■ **ОТРЫВОК ИЗ ИСТОЧНИКА**:

ИОАХИМ БУВЕ - ШАРЛЮ ЛЕ ГОБЬЕНУ (ДЛЯ ЛЕЙБНИЦА) Пекин, 8 ноября 1700 г.
Хотя некоторые считают, что Ицзин — самое древнее китайское произведение в Китае и, может быть, в мире, и [которое есть] несомненный источник, откуда (по мнению всех ученых) этот народ извлек все знания и обычаи, — не содержит ничего, кроме испорченного учения, полного суеверий и не имеющего ни какого основания или твердого принципа: я не разделяю их мнения и даже убежден, что они заблуждаются и что они наносят оскорбление древним китайцам, обладавшим, по-видимому, в самом начале философией также чистой и так же здравой и — я осмелюсь добавить, — возможно, еще более крепкой и более совершенной, чем наша сегодня.
Я признаю, что в этой истине непросто убедить тех прежде всего, кто прочел большую часть книг, какие китайцы ценят больше всего: таких, как каноны (les King), или классические книги с их лучшими комментариями, особенно теми, которые составлены их наиболее выдающимися людьми к Ицзину, который, я сознаюсь, полон многих ошибок и некоего рода гаданий, являющихся чистыми суевериями.

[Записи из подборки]
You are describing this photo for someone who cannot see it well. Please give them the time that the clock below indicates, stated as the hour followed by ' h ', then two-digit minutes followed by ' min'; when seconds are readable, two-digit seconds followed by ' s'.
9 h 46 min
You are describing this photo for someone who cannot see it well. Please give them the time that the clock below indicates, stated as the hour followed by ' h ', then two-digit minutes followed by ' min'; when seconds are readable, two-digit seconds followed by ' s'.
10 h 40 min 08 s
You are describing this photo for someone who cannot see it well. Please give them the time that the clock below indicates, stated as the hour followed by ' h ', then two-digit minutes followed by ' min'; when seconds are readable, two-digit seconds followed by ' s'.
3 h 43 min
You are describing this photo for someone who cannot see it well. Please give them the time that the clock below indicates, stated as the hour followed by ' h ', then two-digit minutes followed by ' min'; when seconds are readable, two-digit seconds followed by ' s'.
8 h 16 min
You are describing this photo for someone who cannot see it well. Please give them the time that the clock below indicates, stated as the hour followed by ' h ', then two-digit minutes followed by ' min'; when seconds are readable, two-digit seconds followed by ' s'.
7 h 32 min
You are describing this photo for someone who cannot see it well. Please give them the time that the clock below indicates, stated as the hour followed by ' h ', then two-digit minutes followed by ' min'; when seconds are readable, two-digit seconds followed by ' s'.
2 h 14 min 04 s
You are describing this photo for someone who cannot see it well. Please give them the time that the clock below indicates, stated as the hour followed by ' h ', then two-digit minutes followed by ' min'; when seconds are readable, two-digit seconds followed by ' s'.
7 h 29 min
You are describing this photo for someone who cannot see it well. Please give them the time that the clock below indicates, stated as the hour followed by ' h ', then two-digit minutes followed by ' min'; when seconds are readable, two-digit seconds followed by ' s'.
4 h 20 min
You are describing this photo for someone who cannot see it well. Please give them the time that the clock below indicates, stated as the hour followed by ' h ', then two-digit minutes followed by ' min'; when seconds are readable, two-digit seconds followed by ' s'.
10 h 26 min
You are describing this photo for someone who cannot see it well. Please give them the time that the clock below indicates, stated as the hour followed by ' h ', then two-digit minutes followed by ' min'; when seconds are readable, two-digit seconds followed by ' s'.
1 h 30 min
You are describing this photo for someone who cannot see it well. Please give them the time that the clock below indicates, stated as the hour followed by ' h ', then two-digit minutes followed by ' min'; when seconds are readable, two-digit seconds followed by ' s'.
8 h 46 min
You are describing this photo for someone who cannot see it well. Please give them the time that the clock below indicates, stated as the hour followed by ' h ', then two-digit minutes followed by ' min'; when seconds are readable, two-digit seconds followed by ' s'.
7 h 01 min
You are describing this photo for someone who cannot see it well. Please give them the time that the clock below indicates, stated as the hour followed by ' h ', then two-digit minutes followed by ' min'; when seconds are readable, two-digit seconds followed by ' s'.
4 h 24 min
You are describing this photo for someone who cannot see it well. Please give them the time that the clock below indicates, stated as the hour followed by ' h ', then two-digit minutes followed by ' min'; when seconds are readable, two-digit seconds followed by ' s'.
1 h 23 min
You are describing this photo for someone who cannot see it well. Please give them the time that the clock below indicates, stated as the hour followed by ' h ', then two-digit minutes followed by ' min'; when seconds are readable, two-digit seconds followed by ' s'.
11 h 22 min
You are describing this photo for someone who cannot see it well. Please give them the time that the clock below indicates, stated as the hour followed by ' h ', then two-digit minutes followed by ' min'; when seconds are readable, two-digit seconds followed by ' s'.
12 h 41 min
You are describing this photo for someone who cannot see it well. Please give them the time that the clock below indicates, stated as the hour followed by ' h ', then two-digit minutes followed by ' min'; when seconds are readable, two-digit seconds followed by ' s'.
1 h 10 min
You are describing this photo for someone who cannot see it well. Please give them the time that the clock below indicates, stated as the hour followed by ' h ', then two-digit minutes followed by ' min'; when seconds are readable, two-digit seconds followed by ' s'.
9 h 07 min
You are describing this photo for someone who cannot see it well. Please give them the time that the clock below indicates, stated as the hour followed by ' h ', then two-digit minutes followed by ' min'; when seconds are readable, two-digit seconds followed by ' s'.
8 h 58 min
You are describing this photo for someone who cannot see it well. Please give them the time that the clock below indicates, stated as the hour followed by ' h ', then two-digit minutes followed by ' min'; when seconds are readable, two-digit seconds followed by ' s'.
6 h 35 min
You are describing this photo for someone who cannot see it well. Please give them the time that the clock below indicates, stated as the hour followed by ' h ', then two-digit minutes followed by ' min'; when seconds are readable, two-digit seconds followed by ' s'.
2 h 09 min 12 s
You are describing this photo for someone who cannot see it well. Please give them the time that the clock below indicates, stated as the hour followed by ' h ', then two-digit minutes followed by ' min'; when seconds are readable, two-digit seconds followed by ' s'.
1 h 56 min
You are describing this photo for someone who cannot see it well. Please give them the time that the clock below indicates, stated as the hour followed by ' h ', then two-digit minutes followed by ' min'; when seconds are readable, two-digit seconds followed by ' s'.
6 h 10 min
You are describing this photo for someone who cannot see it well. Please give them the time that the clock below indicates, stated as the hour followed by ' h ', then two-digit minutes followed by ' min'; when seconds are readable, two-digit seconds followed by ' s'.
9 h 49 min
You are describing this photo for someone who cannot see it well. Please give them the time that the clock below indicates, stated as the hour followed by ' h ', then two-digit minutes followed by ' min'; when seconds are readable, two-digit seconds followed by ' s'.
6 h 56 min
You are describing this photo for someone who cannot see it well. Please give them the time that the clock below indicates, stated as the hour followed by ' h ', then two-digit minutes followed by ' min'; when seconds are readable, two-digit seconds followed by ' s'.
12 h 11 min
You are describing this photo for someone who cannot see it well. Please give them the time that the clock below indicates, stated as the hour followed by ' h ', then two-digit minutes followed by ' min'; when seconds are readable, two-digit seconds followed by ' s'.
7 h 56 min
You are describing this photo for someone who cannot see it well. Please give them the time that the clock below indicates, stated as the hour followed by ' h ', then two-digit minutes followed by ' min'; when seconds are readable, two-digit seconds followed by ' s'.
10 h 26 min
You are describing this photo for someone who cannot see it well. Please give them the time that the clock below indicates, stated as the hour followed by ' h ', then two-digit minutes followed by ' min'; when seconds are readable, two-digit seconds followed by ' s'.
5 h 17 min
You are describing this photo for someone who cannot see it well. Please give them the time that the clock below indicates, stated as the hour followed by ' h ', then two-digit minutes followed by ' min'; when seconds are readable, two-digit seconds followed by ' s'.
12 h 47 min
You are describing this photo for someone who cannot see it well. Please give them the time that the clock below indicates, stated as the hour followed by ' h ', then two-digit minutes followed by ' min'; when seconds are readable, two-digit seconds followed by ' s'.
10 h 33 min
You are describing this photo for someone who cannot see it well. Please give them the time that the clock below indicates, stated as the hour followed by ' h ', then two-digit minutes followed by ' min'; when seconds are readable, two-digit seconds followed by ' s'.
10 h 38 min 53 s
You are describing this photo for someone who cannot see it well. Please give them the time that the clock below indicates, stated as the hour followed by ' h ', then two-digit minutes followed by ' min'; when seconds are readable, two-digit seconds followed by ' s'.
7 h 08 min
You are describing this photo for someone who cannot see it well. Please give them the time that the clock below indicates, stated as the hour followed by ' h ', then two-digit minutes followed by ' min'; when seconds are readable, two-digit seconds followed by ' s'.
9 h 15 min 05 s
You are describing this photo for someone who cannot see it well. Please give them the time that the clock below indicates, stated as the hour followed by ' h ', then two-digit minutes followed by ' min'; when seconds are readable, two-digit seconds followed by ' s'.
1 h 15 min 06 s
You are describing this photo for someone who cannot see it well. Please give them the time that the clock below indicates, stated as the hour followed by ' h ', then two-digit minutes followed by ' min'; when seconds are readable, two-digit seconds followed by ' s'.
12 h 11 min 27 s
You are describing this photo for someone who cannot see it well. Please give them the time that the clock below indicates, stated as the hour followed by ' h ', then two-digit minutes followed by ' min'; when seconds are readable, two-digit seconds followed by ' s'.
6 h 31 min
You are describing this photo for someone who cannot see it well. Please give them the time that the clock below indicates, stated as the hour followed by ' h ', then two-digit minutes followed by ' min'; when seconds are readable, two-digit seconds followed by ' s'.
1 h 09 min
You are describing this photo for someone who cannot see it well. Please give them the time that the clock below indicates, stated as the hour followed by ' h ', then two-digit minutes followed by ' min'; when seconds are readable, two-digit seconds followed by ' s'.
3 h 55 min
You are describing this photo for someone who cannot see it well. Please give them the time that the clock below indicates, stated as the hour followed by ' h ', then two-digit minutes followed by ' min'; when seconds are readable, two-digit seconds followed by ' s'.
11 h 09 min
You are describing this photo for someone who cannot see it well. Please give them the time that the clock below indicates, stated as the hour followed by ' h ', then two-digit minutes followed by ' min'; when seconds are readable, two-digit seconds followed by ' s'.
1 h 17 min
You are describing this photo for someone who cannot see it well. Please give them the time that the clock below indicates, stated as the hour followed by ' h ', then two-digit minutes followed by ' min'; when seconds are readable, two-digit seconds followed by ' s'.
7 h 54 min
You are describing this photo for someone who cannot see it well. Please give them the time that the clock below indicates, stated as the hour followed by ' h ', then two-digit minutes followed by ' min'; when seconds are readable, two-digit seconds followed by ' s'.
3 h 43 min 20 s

■ **СПИСОК ЗАДАНИЙ**:
- A) Согласуются ли с отрывком из письма следующие утверждения? (i) Автор разделяет мнение тех, кто считает, что Ицзин содержит лишь испорченное учение. (ii) Автор признаёт, что в Ицзине есть ошибки и гадания. (iii) Автор считает, что тех, кто прочел большую часть ценимых китайцами книг, легко убедить в этой истине. Для каждого ответьте «да» или «нет» и точно процитируйте решающие слова отрывка.
- B) Повторите слово в слово строки записей, начиная с самой первой строки записей и заканчивая строкой с «10 h 40 min 08 s» включительно.

■ **ОТВЕТЫ**:
- A) (i) Нет: «я не разделяю их мнения». (ii) Да: «полон многих ошибок и некоего рода гаданий, являющихся чистыми суевериями». (iii) Нет: «в этой истине непросто убедить тех прежде всего, кто прочел большую часть книг».

- B)
You are describing this photo for someone who cannot see it well. Please give them the time that the clock below indicates, stated as the hour followed by ' h ', then two-digit minutes followed by ' min'; when seconds are readable, two-digit seconds followed by ' s'.
9 h 46 min
You are describing this photo for someone who cannot see it well. Please give them the time that the clock below indicates, stated as the hour followed by ' h ', then two-digit minutes followed by ' min'; when seconds are readable, two-digit seconds followed by ' s'.
10 h 40 min 08 s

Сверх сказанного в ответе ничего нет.